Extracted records
++++++++++++++++++++

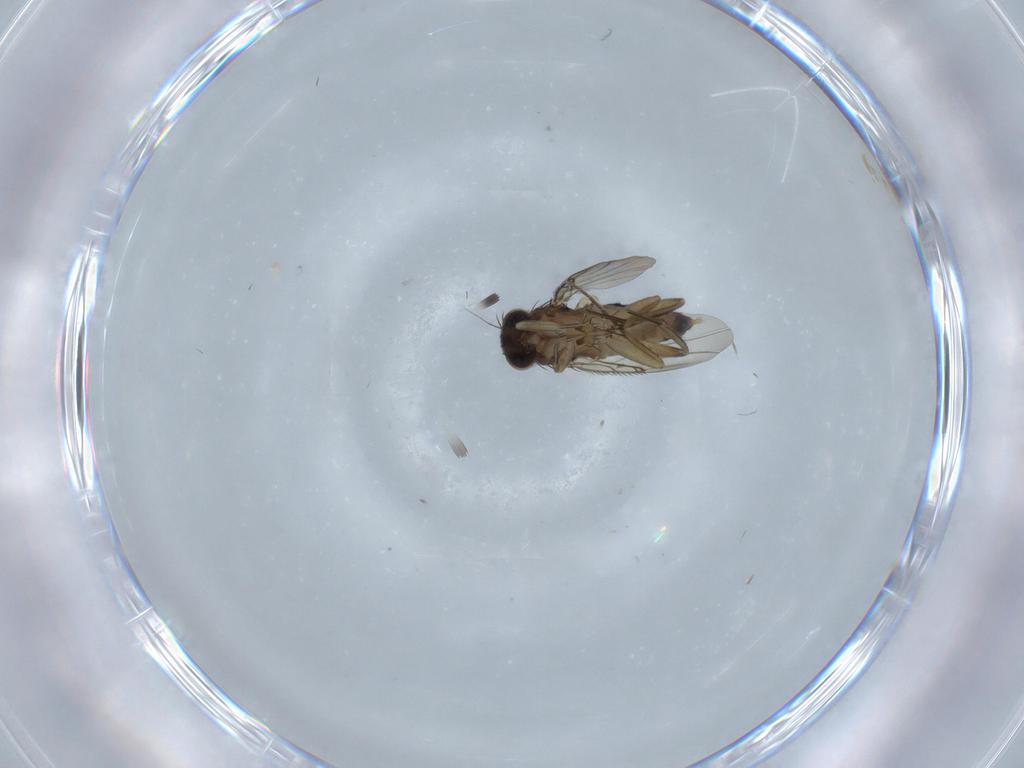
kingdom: Animalia
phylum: Arthropoda
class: Insecta
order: Diptera
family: Phoridae
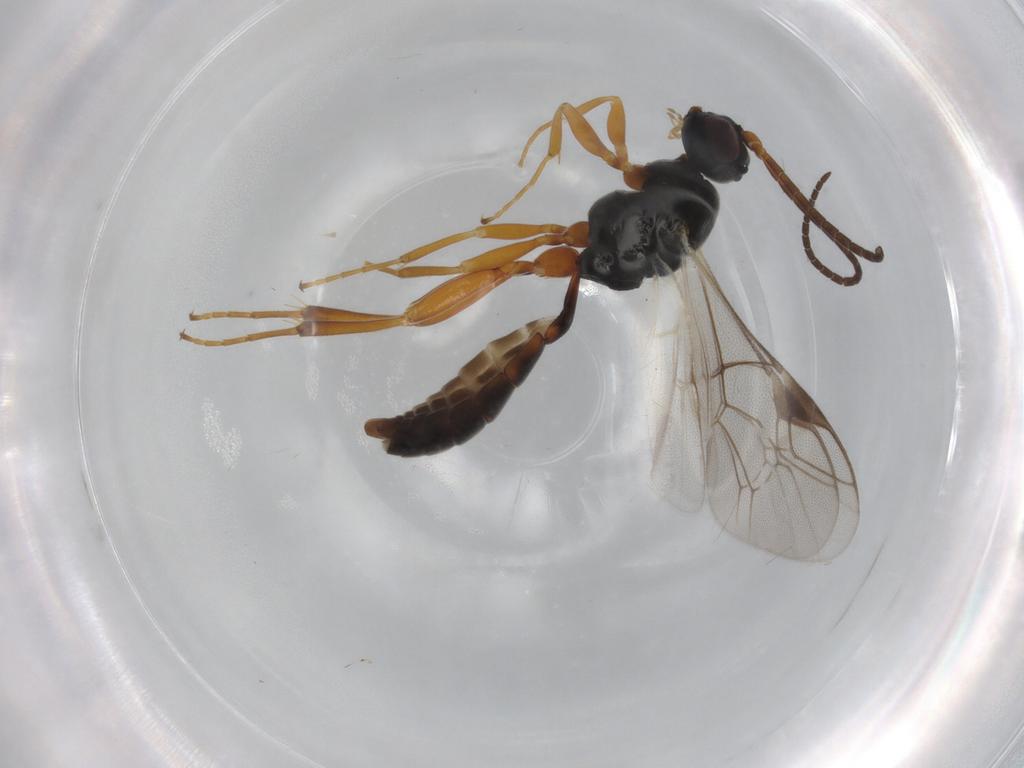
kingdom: Animalia
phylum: Arthropoda
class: Insecta
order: Hymenoptera
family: Ichneumonidae
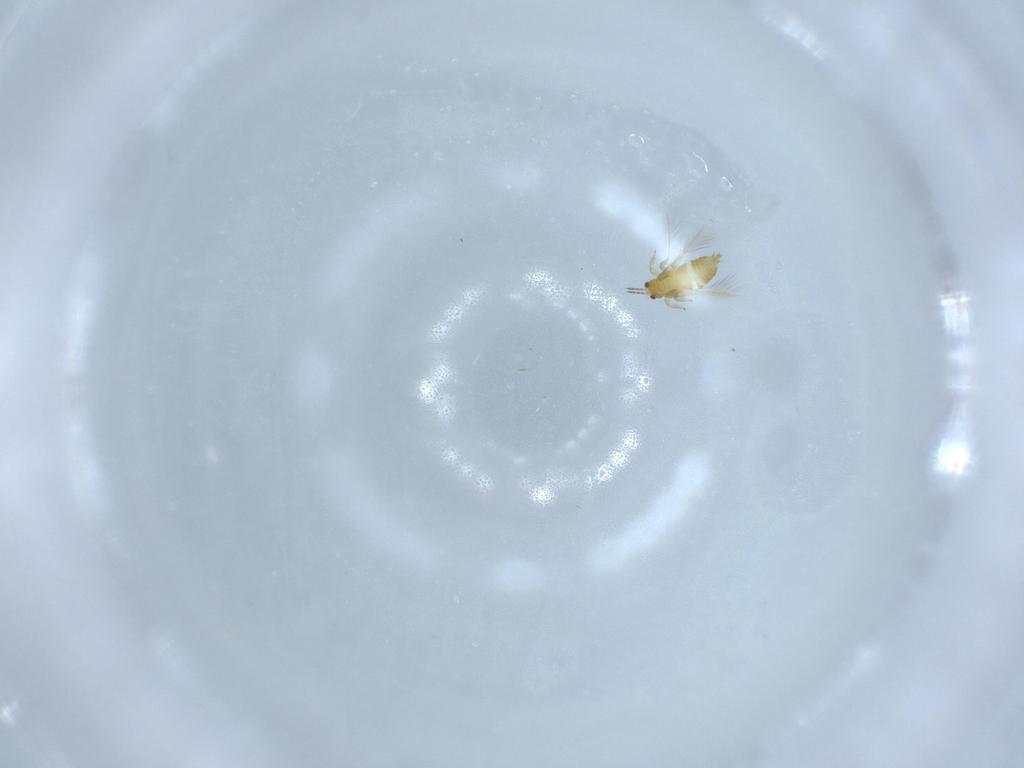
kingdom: Animalia
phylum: Arthropoda
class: Insecta
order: Thysanoptera
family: Thripidae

++++++++++++++++++++

- **Task brief**:
Please duplicate the records from the line with "order: Hymenoptera" through the end of the records, leaving out the pictures.

- **Output of the exercise**:
order: Hymenoptera
family: Ichneumonidae
kingdom: Animalia
phylum: Arthropoda
class: Insecta
order: Thysanoptera
family: Thripidae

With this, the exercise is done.